P.S. Just checked what 12 stones equal in pounds, and to me it's not heavy. I'd say it's a norm for your height, not over-weight or plus size, so I don't see too many limitations on type of horse you may ride.

Joe4d 07-23-2012 03:50 PM

That 20% old wives tale comes from a single study by a man that hated people, and loved horses. Who designed arguably one of the most uncomfortable saddles ever made specifically to help the horse. Based on what a horse could carry all day, every day, for months at a time and only get fed at night and not get beat down. Your pretty normal size, no reason you cant ride any horse.

Golden Horse 07-23-2012 04:33 PM

You'll find that the UK is more conservative over weights than the US is, but at 12 stone you really shouldn't worry, have fun and ride:wink:

its lbs not miles 07-24-2012 01:31 PM

Quote:

Originally Posted by Joe4d (Post 1611401)
That 20% old wives tale comes from a single study by a man that hated people, and loved horses. Who designed arguably one of the most uncomfortable saddles ever made specifically to help the horse.
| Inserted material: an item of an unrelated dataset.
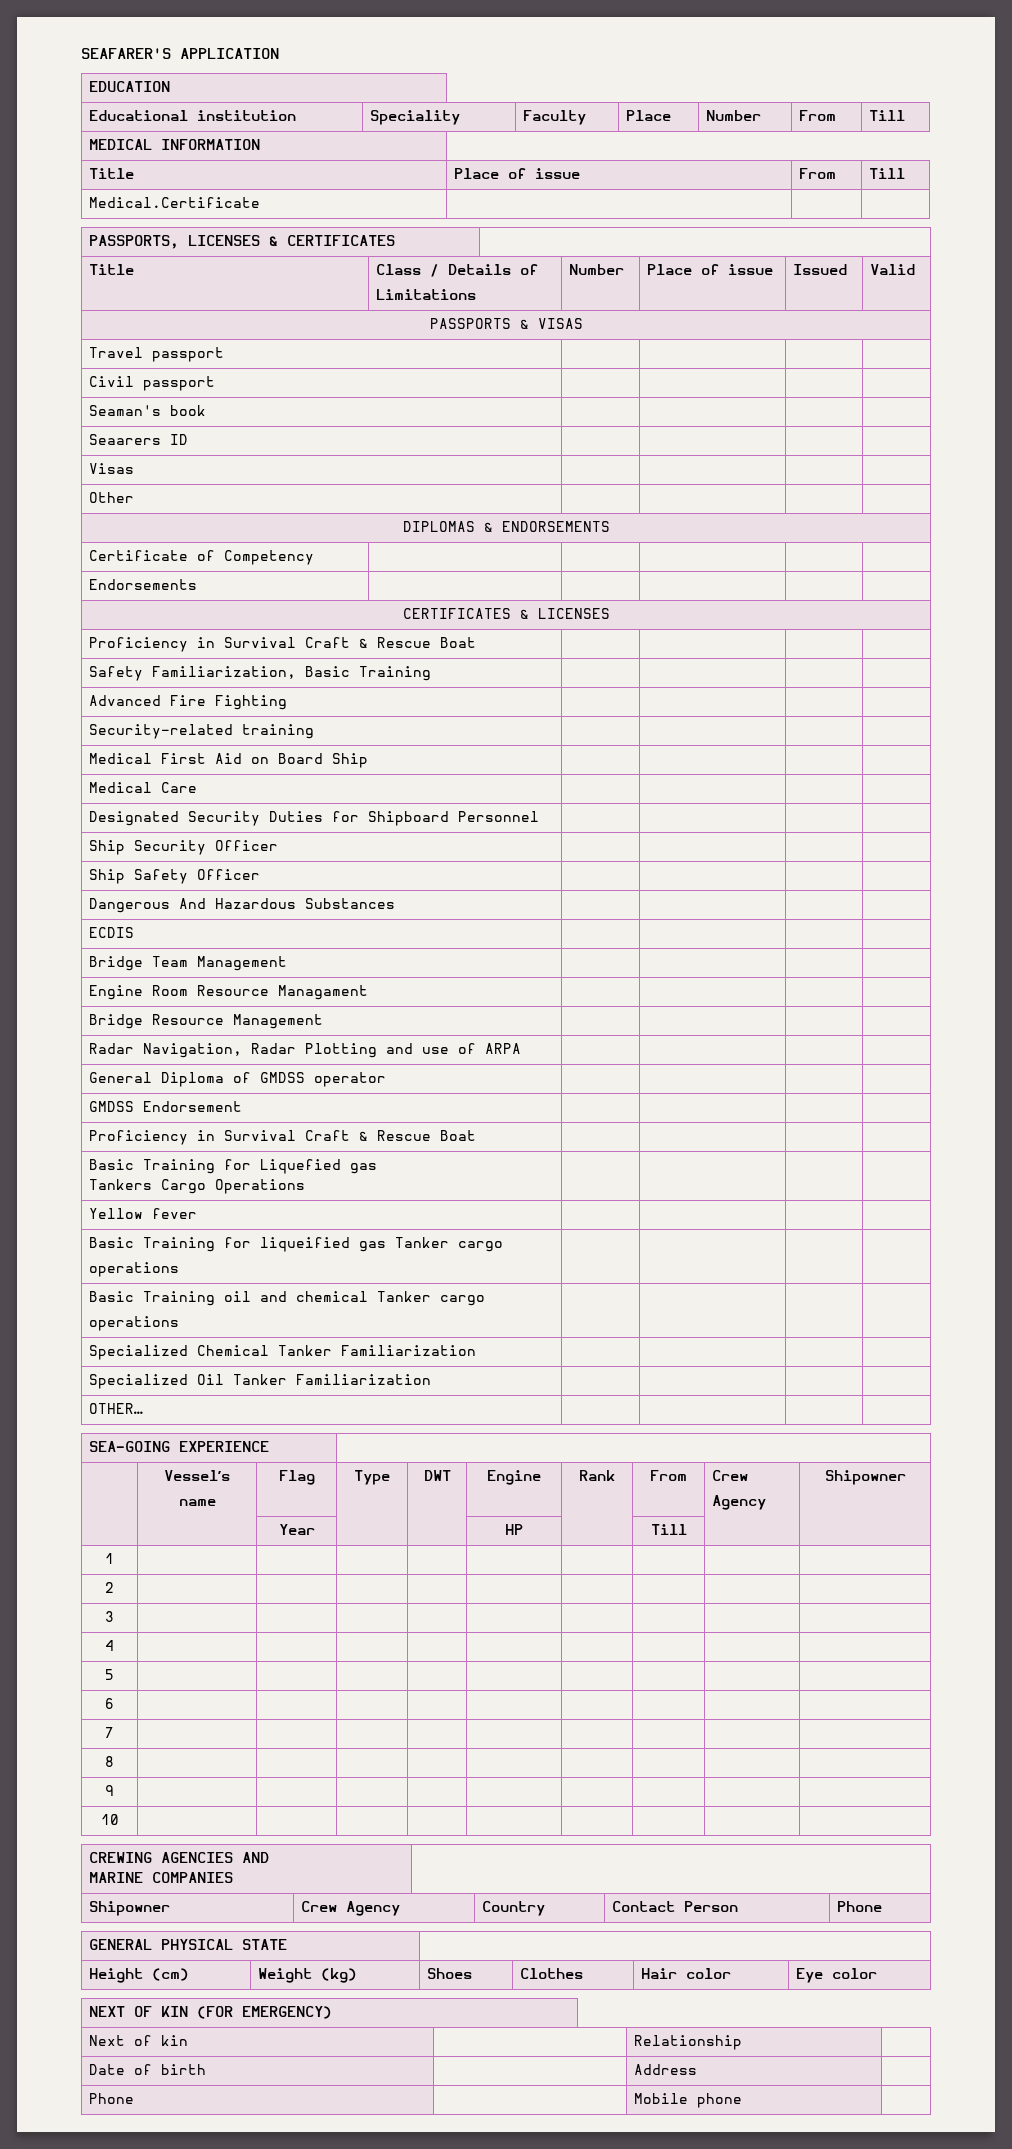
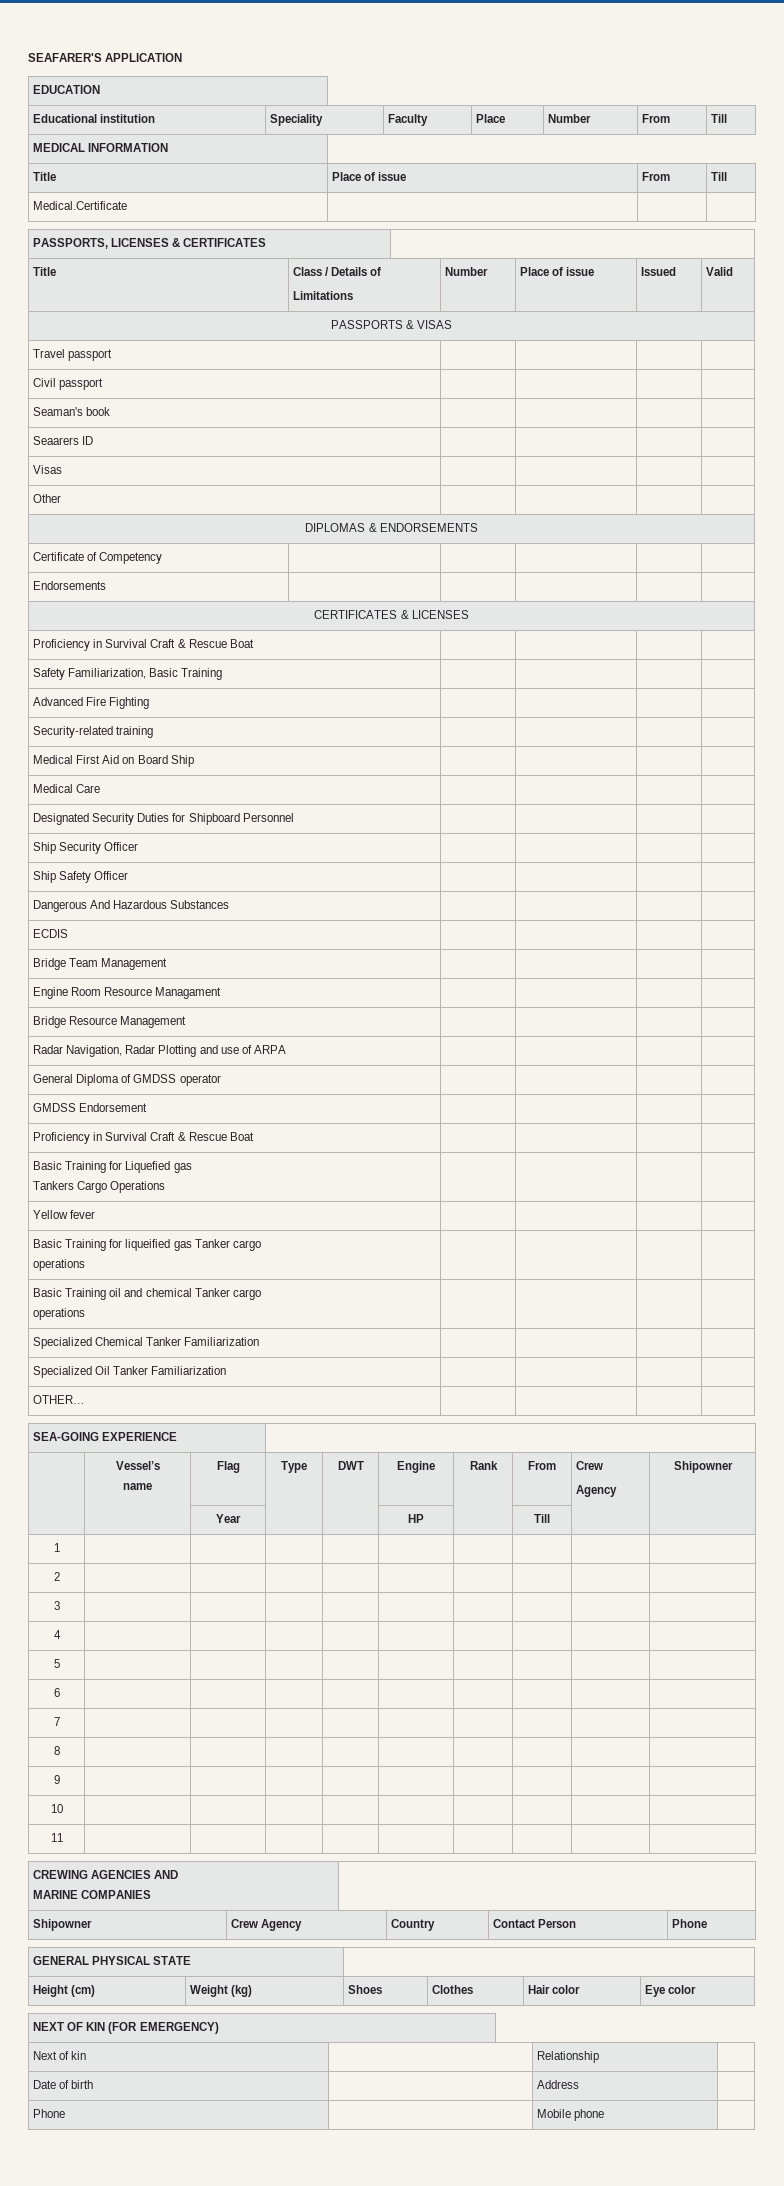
(119, 1819) none -> [50,1833,63,1842] // 11 | | | | | | | | |

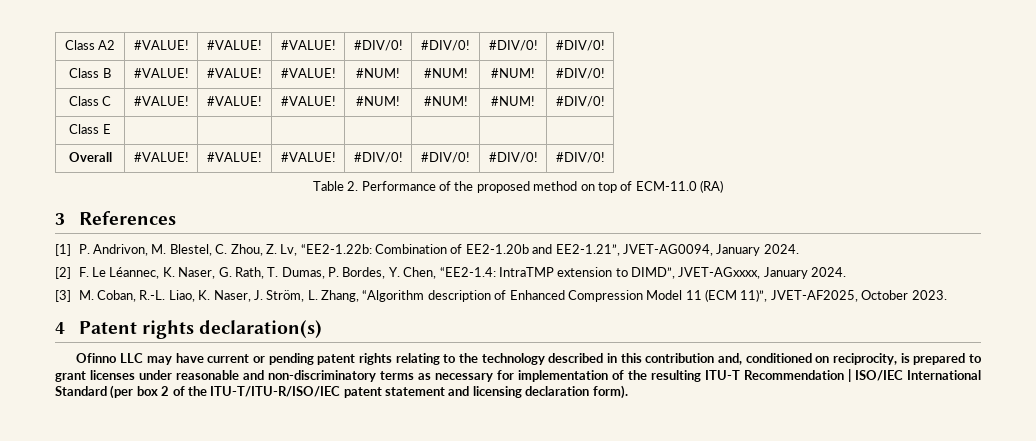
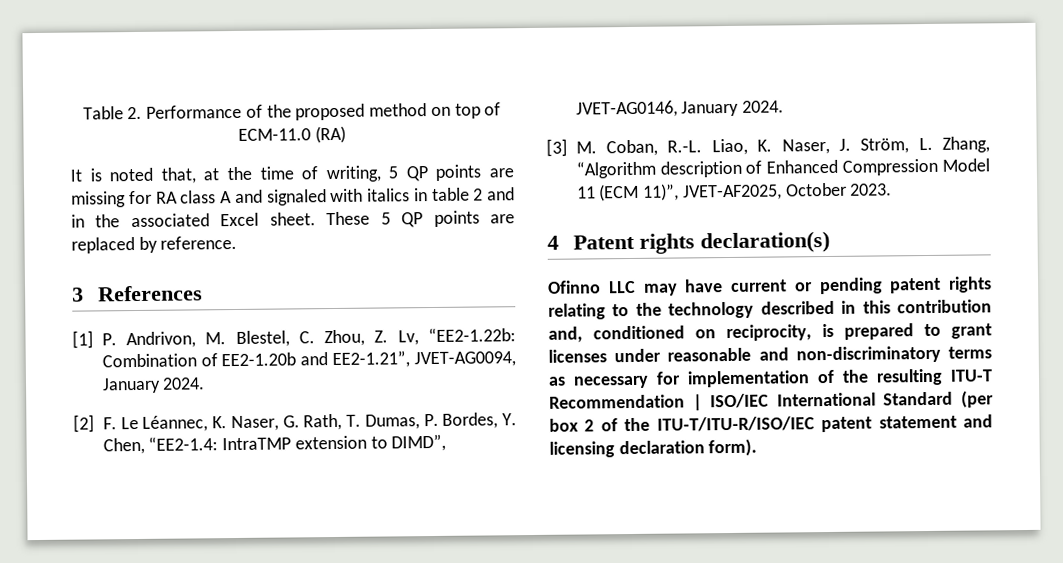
[64,40,116,50] [133,40,189,50] [207,40,262,50] [280,40,336,50] [353,40,403,51] [421,40,470,51] [488,40,538,51] [555,40,605,51] [69,68,111,78] [133,68,189,78] [207,68,262,78] [280,68,336,78] [356,68,400,78] [423,68,468,78] [491,68,535,78] [555,68,605,79] [68,96,112,106] [133,96,189,106] [207,96,262,106] [280,96,336,106] [356,96,400,106] [423,96,468,106] [491,96,535,106] [555,96,605,107] [69,124,111,134] [68,152,112,162] [133,152,189,162] [207,152,262,162] [280,152,336,162] [353,152,403,163] [421,152,470,163] [488,152,538,163] [555,152,605,163] Class A2 | #VALUE! | #VALUE! | #VALUE! | #DIV/0! | #DIV/0! | #DIV/0! | #DIV/0! // Class B | #VALUE! | #VALUE! | #VALUE! | #NUM! | #NUM! | #NUM! | #DIV/0! // Class C | #VALUE! | #VALUE! | #VALUE! | #NUM! | #NUM! | #NUM! | #DIV/0! // Class E | | | | | | | // Overall | #VALUE! | #VALUE! | #VALUE! | #DIV/0! | #DIV/0! | #DIV/0! | #DIV/0! // -> (82, 113) none
(724, 186) none -> [70,164,514,184] [71,187,515,208] [71,210,516,228] [71,235,238,254] // It is noted that, at the time of writing, 5 QP points are missing for RA class A and signaled with italics in table 2 and in the associated Excel sheet. These 5 QP points are replaced by reference.
[678,267,761,279] JVET-AGxxxx, -> [575,100,678,118] JVET-AG0146,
Based on what a horse could carry all day, every day, for months at a time and only get fed at night and not get beat down. Your pretty normal size, no reason you cant ride any horse.

Actually it was tested several years ago by Ohio State University and shown that the 20% is pretty much a true ratio. Don't remember what all the % tested were, but I believe it covered 15-20-25-30. Might have don't more, but I'm not sure. I want to say 2007, but I wouldn't swear to it. It's been awhile since I read the outcome. The Equine Veterinary magazine I use to get carried an artical on the test.
Of course depending on how much riding you're really doing there is more to it than just the weight. Like the size and density of the cannon bone.